The myth of the mermaid has been told by the ancient Greeks, Inuit communities, and most famously in children’s fairy tales. Popular culture has also played a key role in perpetuating the allure be it the romantic charm of Disney’s The Little Mermaid or the dark musical fun of Agnieszka Smoczynska’s The Lure, our love of mermaids does not appear to be waning. Ali Weinstein’s Mermaids presents a rather unique perspective to this fascination.
Instead of reveling in the quirkiness of individuals who like to dress up as mermaids, Weinstein’s film ponders the therapeutic nature of such endeavours.

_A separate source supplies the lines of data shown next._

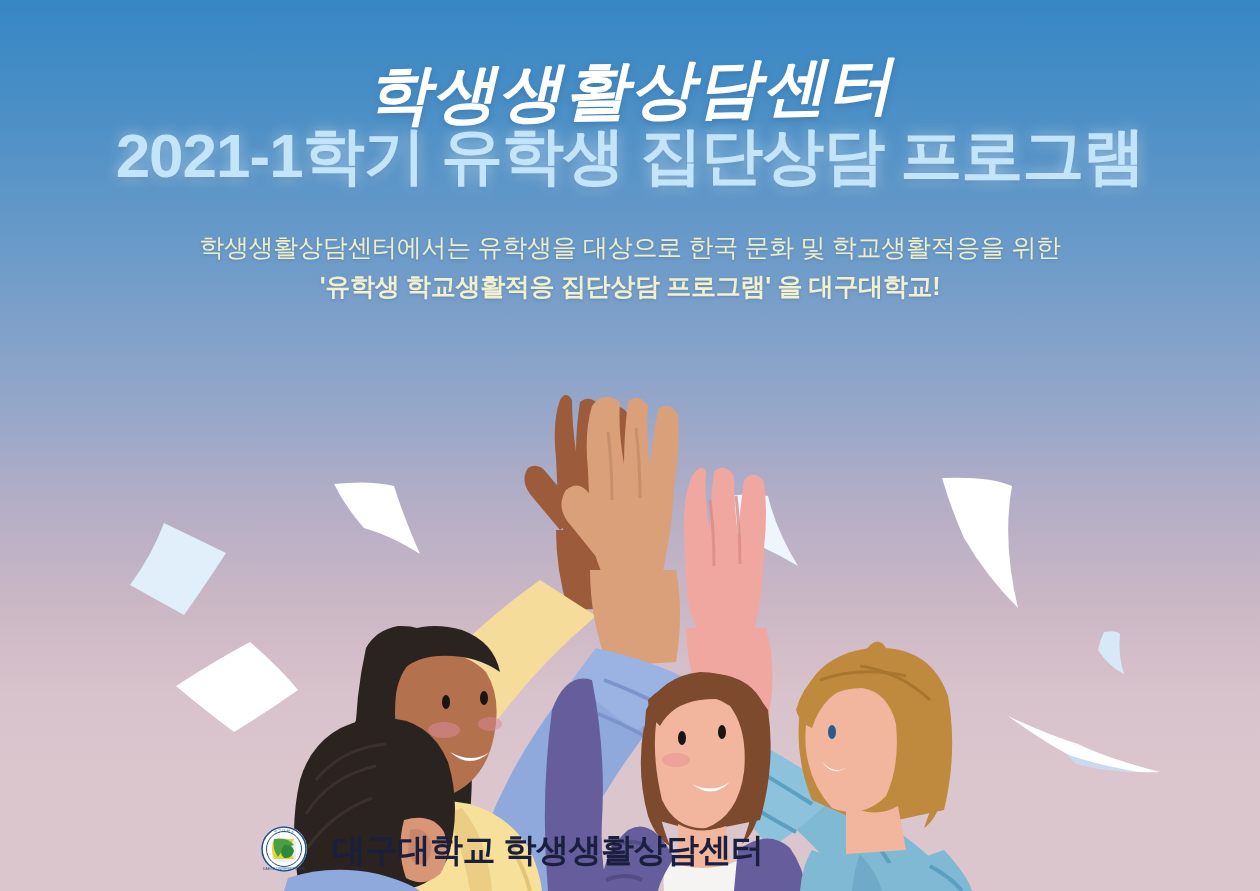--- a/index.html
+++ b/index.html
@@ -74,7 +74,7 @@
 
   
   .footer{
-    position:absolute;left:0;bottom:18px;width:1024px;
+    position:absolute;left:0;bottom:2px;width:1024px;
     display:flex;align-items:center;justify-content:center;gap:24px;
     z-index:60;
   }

As if putting on a new skin, many of the people she interviews, who live out their fantasies by adorning decorative fins, use mermaids as a coping mechanism to deal with many of the hardships life has thrown at them.
While the film touches on the commerce aspect of mermaid fandom, including the long running Weeki Wachee mermaid show and the mermaid themed Dive Bar, it is the personalities that keep this film swimming in the right direction. In Mermaids, Weinstein talks to numerous individuals such as Laurie and Rachel, mother and daughter duo who find a new bond over their shared mermaid interest; Julz, a transgendered woman whose love of mermaids helped her deal with issues related to growing up in the bible belt; and Ralph and Cookie, a couple whose 30-year relationship has lasted thanks in part to Cookie’s ability to channel the pain of childhood abuse into an empowering mermaid persona.
Featuring underwater cinematography that is both gorgeous and meditative, Mermaids is an empowering and hypnotic look at the healing power of the imagination and the sense of community it can provide. It is a film worth diving into.